Practice: Squeezing dimensions: PCA

Self-check

Seven short questions. Try to answer each one before opening the collapsible.

1. In one sentence, what is the first principal component?

Show answer

The single direction through the data along which the points vary the most: PC1 is the “main axis” of the data cloud.

2. How are the later principal components defined?

Show answer

PC2 is the direction perpendicular to PC1 that captures the most remaining variation; PC3 is perpendicular to both and captures the next-most; and so on. They are ordered by how much variance each one explains.

3. Why does “most variation” generally mean “most information”?

Show answer

Because the variation between points is what distinguishes them. A direction with little variation has nearly identical values for every point and carries almost no information; the direction of greatest spread captures most of what makes the points different.

4. What is a principal component, mechanically?

Show answer

A weighted combination of the original features. The weights, called loadings, tell you which original features contribute most to that PC, which gives a thin layer of interpretability.

5. Why must you standardize features before running PCA?

Show answer

Because PCA chases variance, and a feature on a large numeric scale would appear to vary far more than a small-scale one (even if both carry similar information), hijacking the principal components. Standardizing each feature to mean 0 and variance 1 removes that bias.

6. Name two jobs PCA is the right tool for.

Show answer

Any two of: visualizing high-dimensional data (plot PC1 vs PC2), speeding up downstream models by reducing features, de-noising by dropping low-variance PCs, or preprocessing before clustering or classification.

7. What kind of structure can PCA NOT capture, and why?

Show answer

Non-linear (curved or clustered) structure. PCA finds straight axes of variation, so data that lies on a curved surface gets flattened. Visualizing such structure needs a nonlinear method like t-SNE (the next lesson).

Try it yourself: read the scree plot

A PCA on a six-feature dataset gives this variance explained per PC:

PC1: 60%
PC2: 25%
PC3:  8%
PC4:  4%
PC5:  2%
PC6:  1%

How many PCs do you keep to capture at least 90% of the total variance? Where is the “elbow” in the scree plot?

Show answer

Adding from the top: PC1+PC2 = 85% (not enough), PC1+PC2+PC3 = 93% (over 90%). So keep the first 3 PCs, reducing six features to three while retaining 93% of the variance.

The elbow sits between PC3 and PC4: the per-PC contribution drops from 8% to 4%, and the later PCs contribute little. The data effectively lives in about 3 dimensions, even though it was recorded in 6.
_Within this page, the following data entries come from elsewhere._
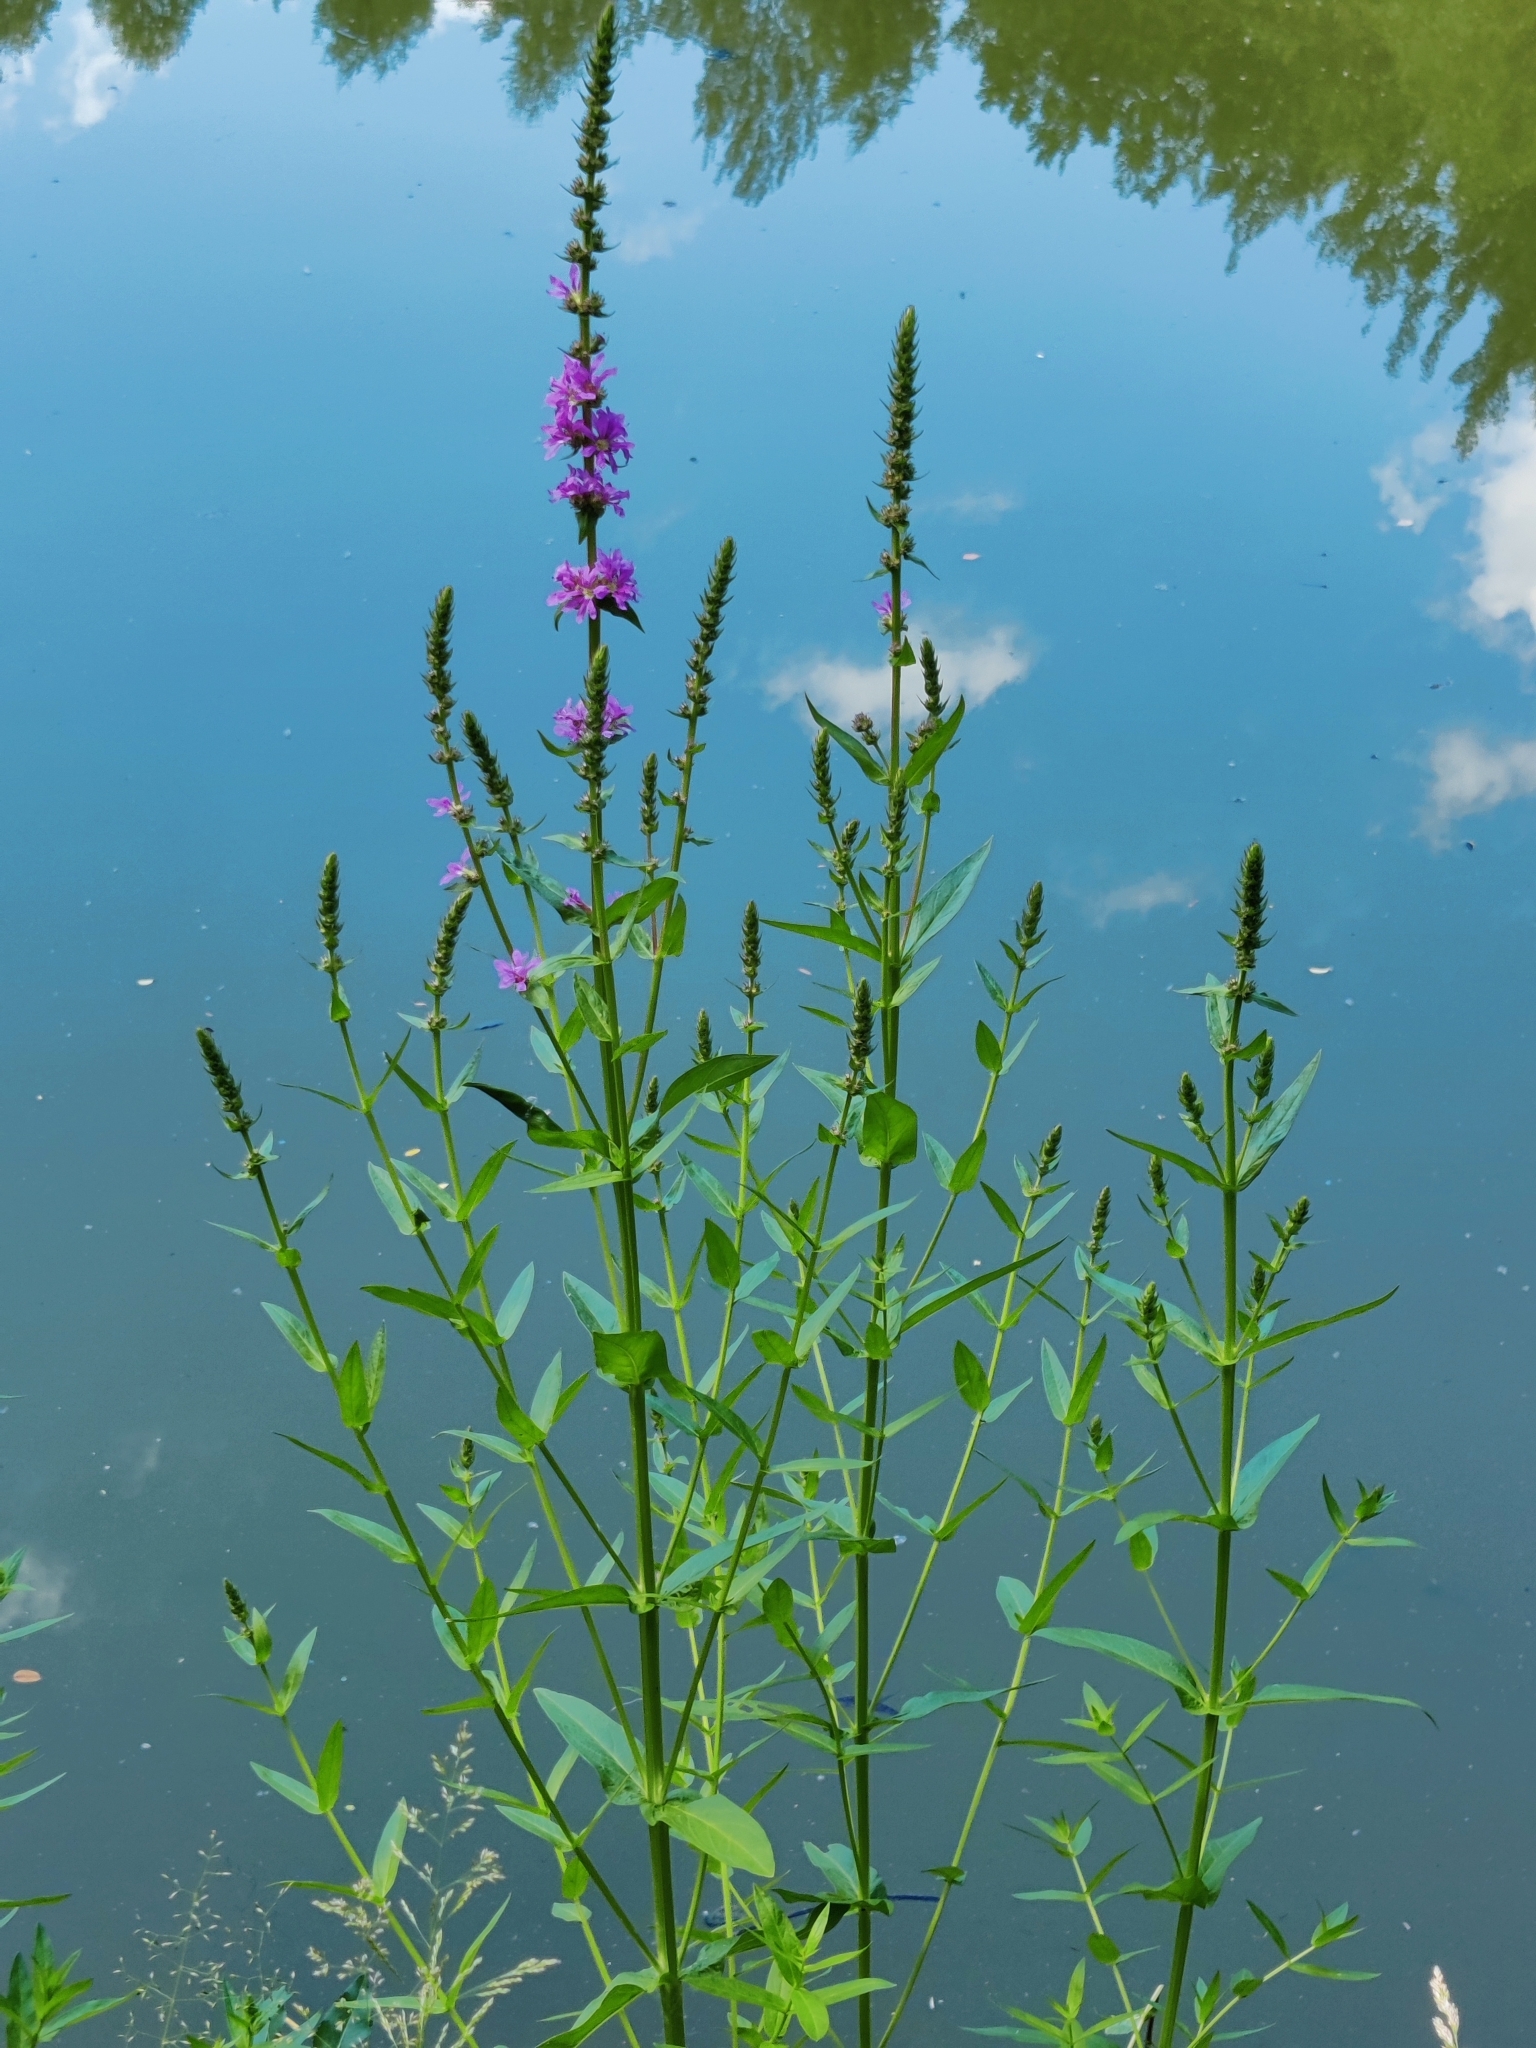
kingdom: Plantae
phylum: Tracheophyta
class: Magnoliopsida
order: Myrtales
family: Lythraceae
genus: Lythrum
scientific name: Lythrum salicaria
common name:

Try it yourself: read the loadings

PCA on a customer dataset gives this loadings table for PC1:

income    :  0.70
spending  :  0.60
age       : -0.30
height    :  0.05

What can you read about PC1 from these loadings?

Show answer

PC1 is driven mainly by income and spending (both with large positive loadings, around 0.6 to 0.7). Age has a smaller negative loading (about -0.3), meaning PC1 moves down slightly as age rises. Height (0.05) is essentially absent from PC1, so it contributes nothing to this direction.

Read together, PC1 looks like an “economic-activity” axis: high PC1 means high income and high spending, with a slight tendency toward younger ages. That is the kind of interpretive sentence loadings let you write, with appropriate hedging since a PC is still a mixture, not an original feature.

Flashcards

Ten cards. Click any card to reveal the answer. Use the Print flashcards button for one card per page.

Q. What is the first principal component (PC1)?

The single direction through the data along which points vary the most: the data cloud’s main axis.

Q. How are PC2, PC3, ... defined?

Each is perpendicular to all previous PCs and captures the most remaining variation. PCs are ordered by variance explained, largest first.

Q. Why does maximizing variance equal preserving information?

Variation is what distinguishes points. A near-constant direction carries almost nothing; the high-variance directions hold most of what makes the points different.

Q. What is a principal component, mechanically?

A weighted combination of the original features. The weights (loadings) tell you which features contribute most to that PC.

Q. What is variance explained?

The fraction of the data’s total spread captured by a given PC. Plotted across PCs it forms a scree plot, used to decide how many PCs to keep.

Q. A rule of thumb for how many PCs to keep?

Enough to cover about 90 to 95 percent of total variance, or up to a clear elbow in the scree plot.

Q. Why must you standardize features before PCA?

PCA is variance-driven and scale-sensitive. Without standardization, large-scale features hijack the components. Rescale each feature to mean 0 and variance 1.

Q. Name two uses for PCA.

Any two: visualization (plot PC1 vs PC2), speeding up downstream models, de-noising by dropping low-variance PCs, or preprocessing before clustering or classification.

Q. What can PCA NOT capture?

Non-linear, curved, or cluster-shaped structure. PCA finds straight axes only; nonlinear methods like t-SNE are needed for those.

Q. Why are PCs less interpretable than original features?

Each PC is a mixture (weighted combination) of the original features, so it does not have a single direct meaning the way “income” or “age” does.